Herefordshire Area Council September Update

The Chamber works closely with businesses across all sizes and sectors to ensure that business views are represented to key local and national decision makers. To ensure every sector is represented the Chamber hosts two Area Councils, one in Worcestershire and one in Herefordshire. Each Area Council consists of 15 specialists, from different sectors, who meet six times a year to provide feedback from their respective professions. The feedback is then used to inform our economic reports and shape the policy activity we deliver to Member businesses.

Below is a summary of key sector updates from the latest Herefordshire Area Council meeting:


The discussion focussed on how businesses have recovered since Coronavirus restrictions have been slowly lifted, whether the outlook is looking positive and how businesses are preparing for EU Exit. The following points were common among many of the Area Council members:

  • There was a level of cautious optimism that business is beginning to return to normal. However, businesses are facing extremely uncertain times and are finding it difficult to predict whether increased demand will continue.
  • There was a general feeling that a no deal EU Exit is looking more likely. Businesses are starting to prepare although the preparations are not as advanced as they were the last time EU Exit was on the horizon.
  • The Kickstart Scheme is an interesting scheme that could really benefit individuals and businesses. As new starters take six months to settle into a role the hope is that it will give people a good chance to show how they can add value to a business.
  • The Job Retention Bonus Scheme will have no real impact on decision making although any funds received could be put towards positive schemes within the business.


Manufacturers have fared differently depending on the sectors they supply. The UK construction industry caused a blip when lockdown began but demand has now returned and is causing some supply chain problems. Things are beginning to look more positive, but not being back to 100% capacity may cause some manufacturers problems when the Job Retention Scheme ends in October. The Purchasing Managers Index experienced its biggest fall in April but has been above 50 for the last two months marking an expansion of manufacturing again. There are some concerns around a new spike of Covid-19 cases. Under the Track and Trace system if one employee tests positive it could have a knock-on impact on the rest of the workforce. The feeling is that there will be a no deal EU Exit and preparations are being made. There are concerns about increased administrative burden relating to import/export documentation. Manufacturers are looking at how to improve their business with new products and investment in automation and digital.

Transport and Logistics

Broadly getting back to the old normal and overall volumes have been up. Certain sectors including entertainment and hospitality are still struggling and it’s very difficult to plan as demand may not be sustained at the same level. Problems experienced before the pandemic are returning e.g. a shortage of drivers and congestion on roads (although fuel costs have stayed low). Likely to be a long-lasting change to the amount of paperwork the industry use.


Last year there were lots of jobs but few candidates, now we have few jobs but lots of candidates. There are still jobs available in more specialised, qualified roles – IT and accountancy for example. There has been an increase in enquiries from people who’ve been made redundant – fixed term contracts and zero hours contracts have increased in Herefordshire and the wider area. The labour market is unsettled and uncertain with good candidates not keen on moving because job security is key. There has been an increase in people buying franchises and exploring self-employment including new consultancies and start-ups. All these people will need support so there are opportunities especially for training providers. January will be the key time to assess the state of the labour market.

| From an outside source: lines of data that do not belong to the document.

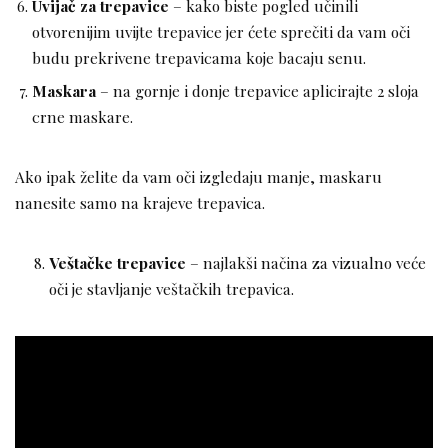
Uvijač za trepavice
– kako biste pogled učinili
otvorenijim uvijte trepavice jer ćete sprečiti da vam oči
budu prekrivene trepavicama koje bacaju senu.
Maskara
– na gornje i donje trepavice aplicirajte 2 sloja
crne maskare.
Ako ipak želite da vam oči izgledaju manje, maskaru
nanesite samo na krajeve trepavica.
Veštačke trepavice
– najlakši načina za vizualno veće
oči je stavljanje veštačkih trepavica.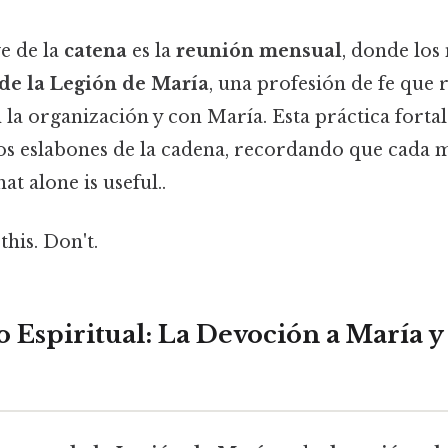
e de la
catena
es la
reunión mensual
, donde lo
de la Legión de María
, una profesión de fe que 
a organización y con María. Esta práctica fortal
 los eslabones de la cadena, recordando que cada
t alone is useful..
this. Don't.
Espiritual: La Devoción a María y 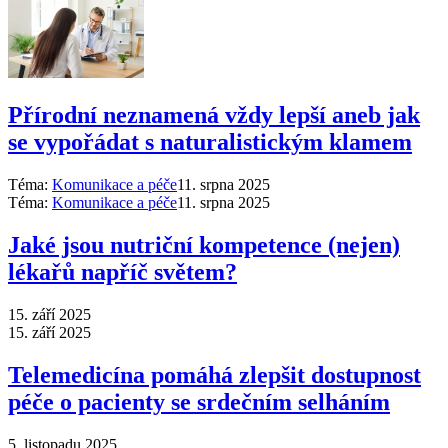
Přírodní neznamená vždy lepší aneb jak
se vypořádat s naturalistickým klamem
Téma:
Komunikace a péče
11. srpna 2025
Téma:
Komunikace a péče
11. srpna 2025
Jaké jsou nutriční kompetence (nejen)
lékařů napříč světem?
15. září 2025
15. září 2025
Telemedicína pomáhá zlepšit dostupnost
péče o pacienty se srdečním selháním
5. listopadu 2025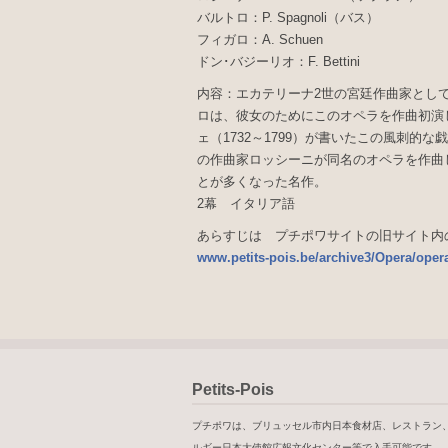
バルトロ：P. Spagnoli（バス）
フィガロ：A. Schuen
ドン･バジーリオ：F. Bettini
内容：エカテリーナ2世の宮廷作曲家とし
ロは、彼女のためにこのオペラを作曲初演
ェ（1732～1799）が書いたこの風刺
の作曲家ロッシーニが同名のオペラを作曲
とが多くなった名作。
2幕 イタリア語
あらすじは プチポワサイトの旧サイト内
www.petits-pois.be/archive3/Opera/oper
Petits-Pois
プチポワは、ブリュッセル市内日本食材店、レストラン
ルギー日本大使館広報文化センター等で入手可能です。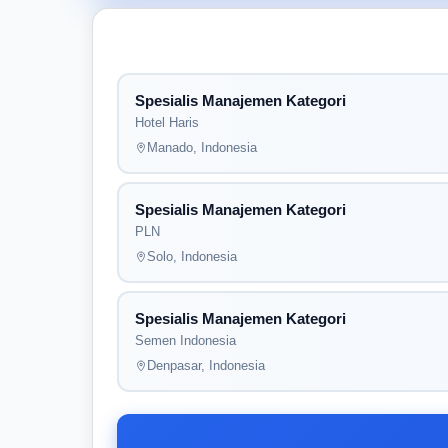
Spesialis Manajemen Kategori
Hotel Haris
Manado, Indonesia
Spesialis Manajemen Kategori
PLN
Solo, Indonesia
Spesialis Manajemen Kategori
Semen Indonesia
Denpasar, Indonesia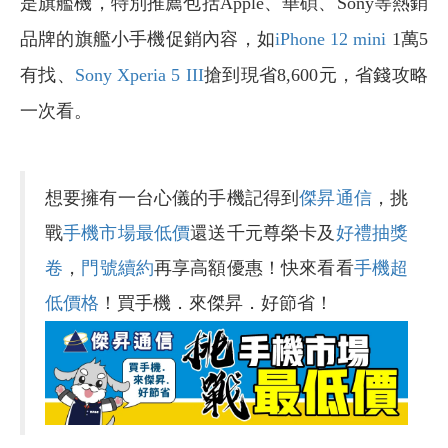
是旗艦機，特別推薦包括Apple、華碩、Sony等熱銷
品牌的旗艦小手機促銷內容，如
iPhone 12 mini
1萬5
有找、
Sony Xperia 5 III
搶到現省8,600元，省錢攻略
一次看。
想要擁有一台心儀的手機記得到
傑昇通信
，挑
戰
手機市場最低價
還送千元尊榮卡及
好禮抽獎
卷
，
門號續約
再享高額優惠！快來看看
手機超
低價格
！買手機．來傑昇．好節省！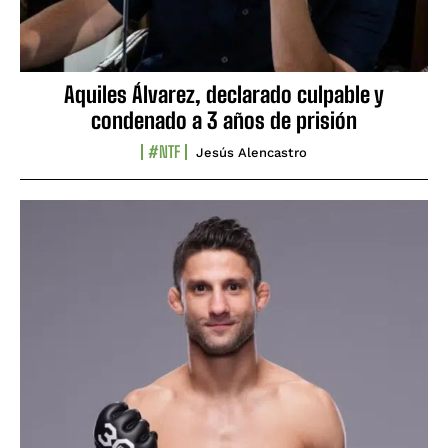
Aquiles Álvarez, declarado culpable y
condenado a 3 años de prisión
#NTF
Jesús Alencastro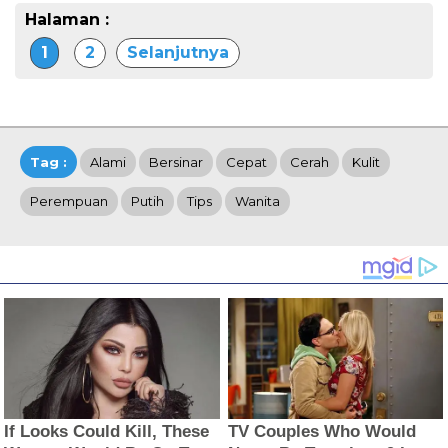
Halaman :
1
2
Selanjutnya
Tag :
Alami
Bersinar
Cepat
Cerah
Kulit
Perempuan
Putih
Tips
Wanita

Some colleges are reporting numbers are up because young people are staying in education rather than finding jobs at 16, others have had a significant reduction partly because students have higher grades (due to the cancelled exams) and partly because people don’t want to travel far for college. Apprenticeship numbers have been ok but will wait and see what happens at the end of the furlough scheme. Apprentice assessors have fed back that in the motor vehicle industry some main dealerships have not taken on any new apprentices, but local garages have due to people not buying new cars. Adult learning provision is experiencing constraints with funding rules. Colleagues that work in the West Midlands, who have direct control over funding, have introduced more flexibility for employers to help train people but that is not an option outside the West Midlands. Government white paper due mid/late October on Further Education around governance, structure and accountability.

Science and Medical

The life science industry is helping support Covid-19 clinical trials. General market conditions are buoyant with good opportunities and demand. The industry continues to work differently with a proportion of home working and don’t foresee changes happening soon. Supply chain more manageable now but still some challenges. Recruitment positive with strong candidates at all levels, but when looking for specific, specialised roles they are harder to recruit for. As the industry largely recruits graduates the schemes announced by the Chancellor in the Summer Statement don’t really apply.